How do I know they had hot, wild, relentless sex?

Well, for starters, the man's cheeks had a hint of rosiness. He sported messy bed hair, a sweat-slicked forehead and a Duchenne smile. The crisp white shirt, left unbuttoned to flaunt neatly trimmed chest hair and a heavily patterned mariner chain, is half-heartedly tucked into the waistband of smart formal trousers.

As for Little Miss Squeals A Lot, the recently brushed hair, fresh concealer and sultry purple lipstick application with a pinch of pucker-up, buttercup, unsuccessfully obscured lustfulness.

My life has amounted to nothing.

It comes to something when a bunch of old biddies are getting more action than I am.

Fern, the experienced physiotherapist, who specialised in psychological trauma and EMDR therapy that preached affirmation practice to reduce self-sabotaging thoughts and self-exploration techniques to manage masturbation-induced anxiety and improve sexual health and relationships, is entirely blameable for my current sexless state.

If not for Fern's professional opinion (off the record), I'd be my normal, fun, hypersexual self, engaging in sexual activities with beautiful, wanton women on speed dial. At my beck and call. I wouldn't be lying in bed every morning, on my Tod, telling myself I am worthy of what I desire or turning down club whores most nights by virtue of a safe and healthy sex life.

My lips pursed.

No, it's wrong to blame Fern, the eccentric shrink, for my dry spell. I asked for help and the crazy old bint delivered, free of charge, out of the goodness of her heart. Affirmation therapy, as told by countless quotemasters online, is a world of self-awareness, self-acceptance and new beginnings. It's my shot at stability, normalcy and, most importantly, love. It means investing in the future and fighting for what's right.
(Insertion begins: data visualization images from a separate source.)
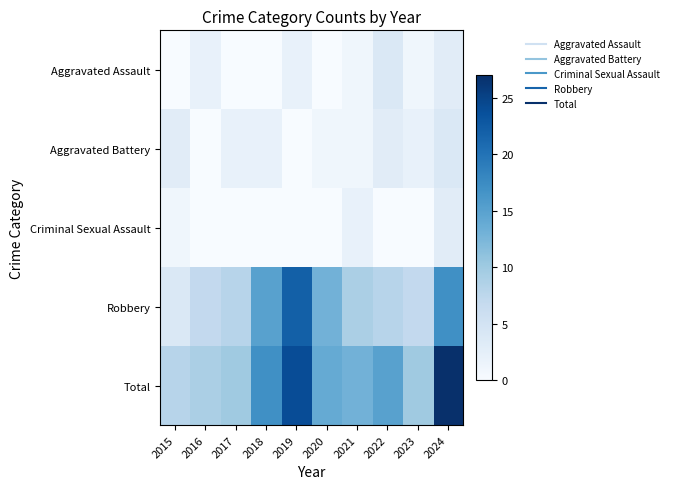

Reading left to right, extract all data points from this chart.

Aggravated Assault: 2015=0	2016=2	2017=0	2018=0	2019=2	2020=0	2021=1	2022=4	2023=1	2024=3
Aggravated Battery: 2015=3	2016=0	2017=2	2018=2	2019=0	2020=1	2021=1	2022=3	2023=2	2024=4
Criminal Sexual Assault: 2015=1	2016=0	2017=0	2018=0	2019=0	2020=0	2021=2	2022=0	2023=0	2024=3
Robbery: 2015=4	2016=7	2017=8	2018=15	2019=22	2020=13	2021=9	2022=8	2023=7	2024=17
Total: 2015=8	2016=9	2017=10	2018=17	2019=24	2020=14	2021=13	2022=15	2023=10	2024=27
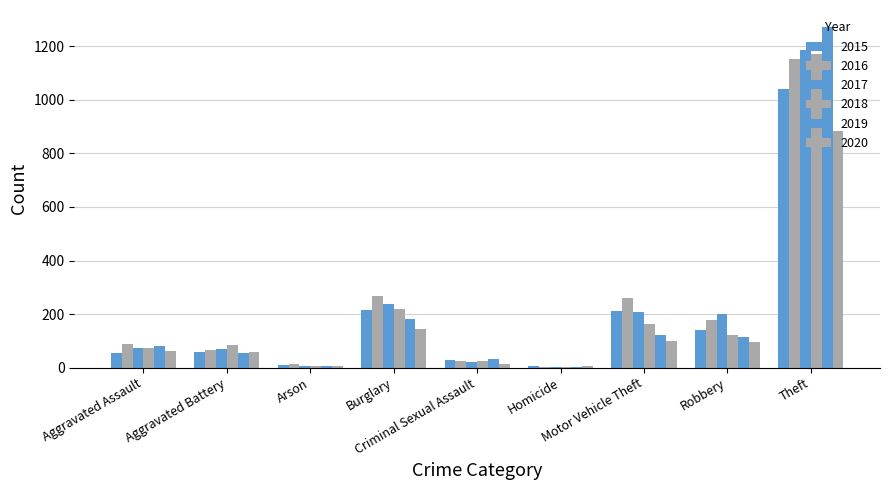

Reading left to right, list all the values displayed in this chart.

2015: 56	60	10	216	29	5	212	139	1041
2016: 88	66	12	266	26	4	259	178	1151
2017: 72	71	7	237	22	4	208	202	1188
2018: 72	86	7	218	24	4	163	121	1170
2019: 80	53	5	182	31	4	123	116	1272
2020: 62	57	7	146	15	5	99	97	884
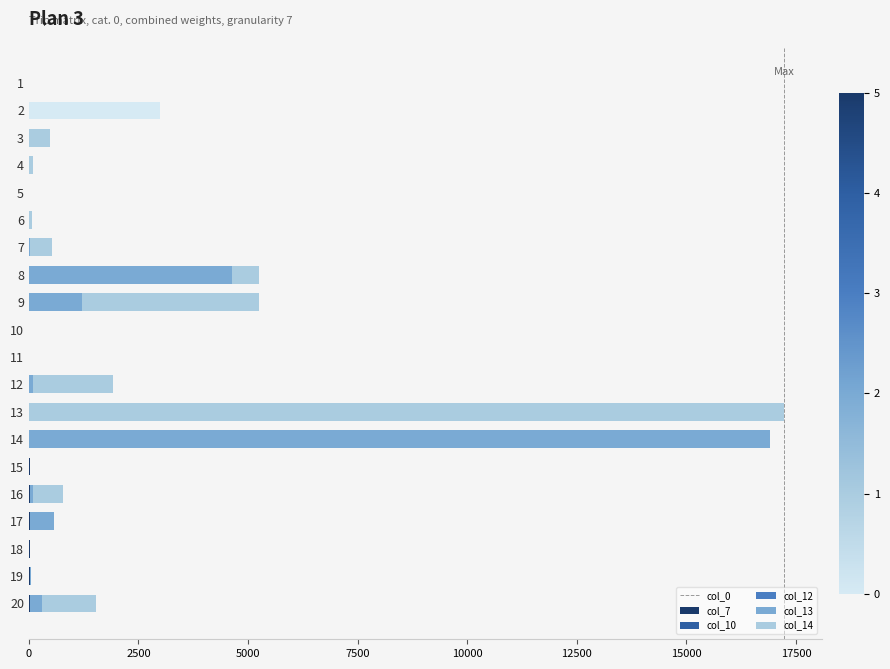

At how many categories does at least one series exceed 8429?

2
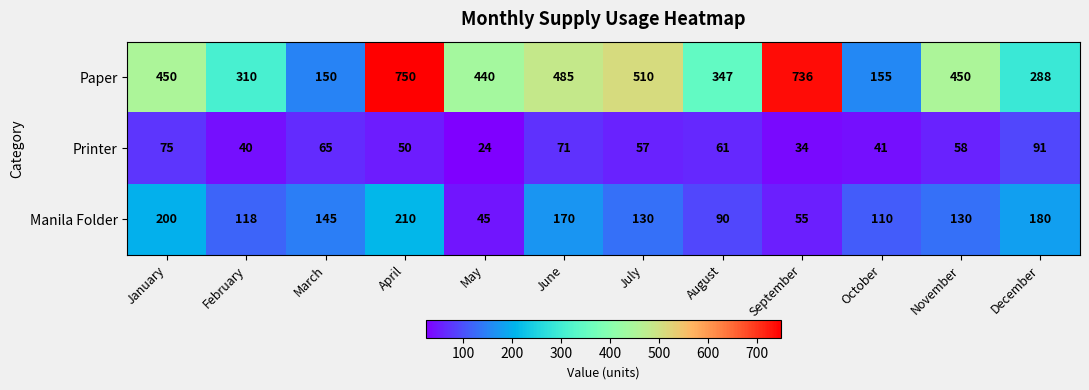

The value of Manila Folder at December is 180. True or false?

True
So, I haven't had sex for a while—big deal. If I wrap my head around masturbation at some point in the future, I can feel good again. I can get to know my body better and master relaxation without vice. If I can be patient, loyal and faithful, I can, fingers crossed, guarantee a successful relationship with Emma Hughes that does not end in a gory bloodbath.

With a heavy heart, I stared into space, not blinking. I needed to prepare for the worst-case scenario, though. I have concentrated all efforts and resources in one area in the hope of a successful outcome when, in hindsight, I should have kept an open mind.

Emma is the end game for me.

But am I the long-term goal she wished to accomplish?

What if I straighten out my life for nothing?

A single dad of two kids is not what I predicted subsequent to Warren's life imprisonment. Falling for an unavailable woman is not part of the program. I should be living freely, the quintessential life of a bachelor, without restrictions, obligations, mental stress or emotional distress.